Nick Hilliard wrote:
If you can't accept the following principle of the End to End
argument:
The function in question can completely and correctly be
implemented only with the knowledge and help of the
application standing at the end points of the
communication system.
this is a straw man argument.
The text is in the original paper on the principle:
End-To-End Arguments in System Design
J. H. SALTZER, D. P. REED, and D. D. CLARK
http://groups.csail.mit.edu/ana/Publications/PubPDFs/End-to-End%20Arguments%20in%20System%20Design.pdf
E2E works regardless of the current
network-based multihoming mechanism or the proposals in
draft-ohta-e2e-multihoming.
As the next sentence of the paper is:
Therefore, providing that questioned function as a feature
of the communication system itself is not possible
which means:
Therefore, providing multihoming as a feature
of the communication system itself is not possible
you are wrong.
Your proposal is almost a text-book case of RFC1925, section 6:
FYI, the rfc was published on 1 April.
I.e. instead of having network level complexity, you're proposing to
shift the problem to maintaining both state and network into the host
level.
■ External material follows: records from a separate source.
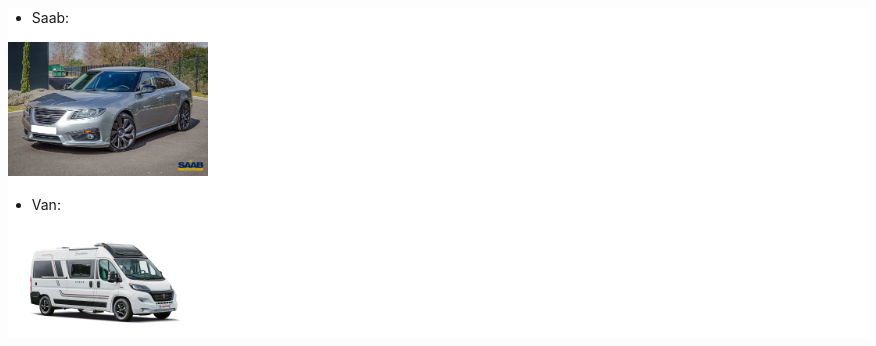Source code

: - Saab: 

<img src="./Fig/saab.jpg" alt="drawing" width="200"/>

- Van: 

<img src="./Fig/van.png" alt="drawing" width="200"/>
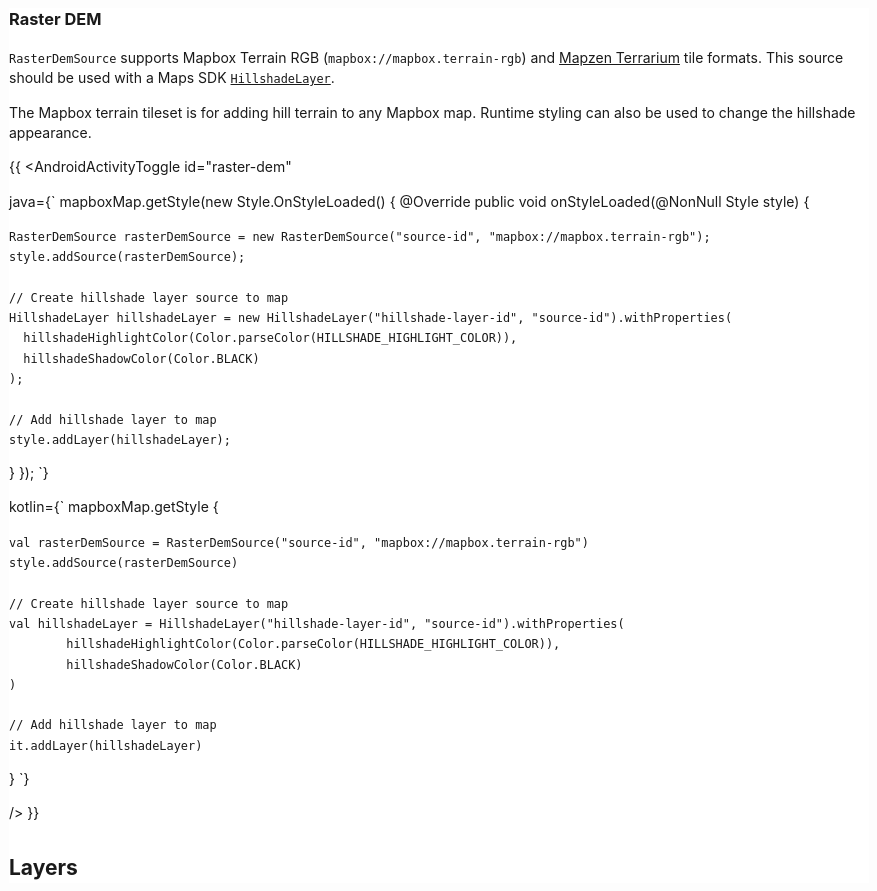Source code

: 
### Raster DEM

`RasterDemSource` supports Mapbox Terrain RGB (`mapbox://mapbox.terrain-rgb`) and [Mapzen Terrarium](https://mapzen.com/documentation/terrain-tiles/formats/#terrarium) tile formats. This source should be used with a Maps SDK [`HillshadeLayer`](#hillshade).

The Mapbox terrain tileset is for adding hill terrain to any Mapbox map. Runtime styling can also be used to change the hillshade appearance.

{{
<AndroidActivityToggle
  id="raster-dem"

java={`
mapboxMap.getStyle(new Style.OnStyleLoaded() {
  @Override
  public void onStyleLoaded(@NonNull Style style) {

	RasterDemSource rasterDemSource = new RasterDemSource("source-id", "mapbox://mapbox.terrain-rgb");
	style.addSource(rasterDemSource);
	
	// Create hillshade layer source to map
	HillshadeLayer hillshadeLayer = new HillshadeLayer("hillshade-layer-id", "source-id").withProperties(
	  hillshadeHighlightColor(Color.parseColor(HILLSHADE_HIGHLIGHT_COLOR)),
	  hillshadeShadowColor(Color.BLACK)
	);
	
	// Add hillshade layer to map
	style.addLayer(hillshadeLayer);

  }
});
`}

kotlin={`
mapboxMap.getStyle {

	val rasterDemSource = RasterDemSource("source-id", "mapbox://mapbox.terrain-rgb")
	style.addSource(rasterDemSource)
	
	// Create hillshade layer source to map
	val hillshadeLayer = HillshadeLayer("hillshade-layer-id", "source-id").withProperties(
	        hillshadeHighlightColor(Color.parseColor(HILLSHADE_HIGHLIGHT_COLOR)),
	        hillshadeShadowColor(Color.BLACK)
	)
	
	// Add hillshade layer to map
	it.addLayer(hillshadeLayer)
}
`}

/>
}}

## Layers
No doubt it has some benefits, but this comes at the cost of
bringing dfz complexity down to the host and all the consequent support,
scaling and management headaches associated with that. I.e. the problem
space shifts, but is not solved.
So, you are joking, aren't you?
> feel free to keep using POTS not smart phones.
Thank you, I certainly will. Conversely, please feel free to use
arguments instead of rhetoric.
Instead of rhetoric, I argue by quoting from papers, hopefully not
published on 1 April, validity of which is well recognized.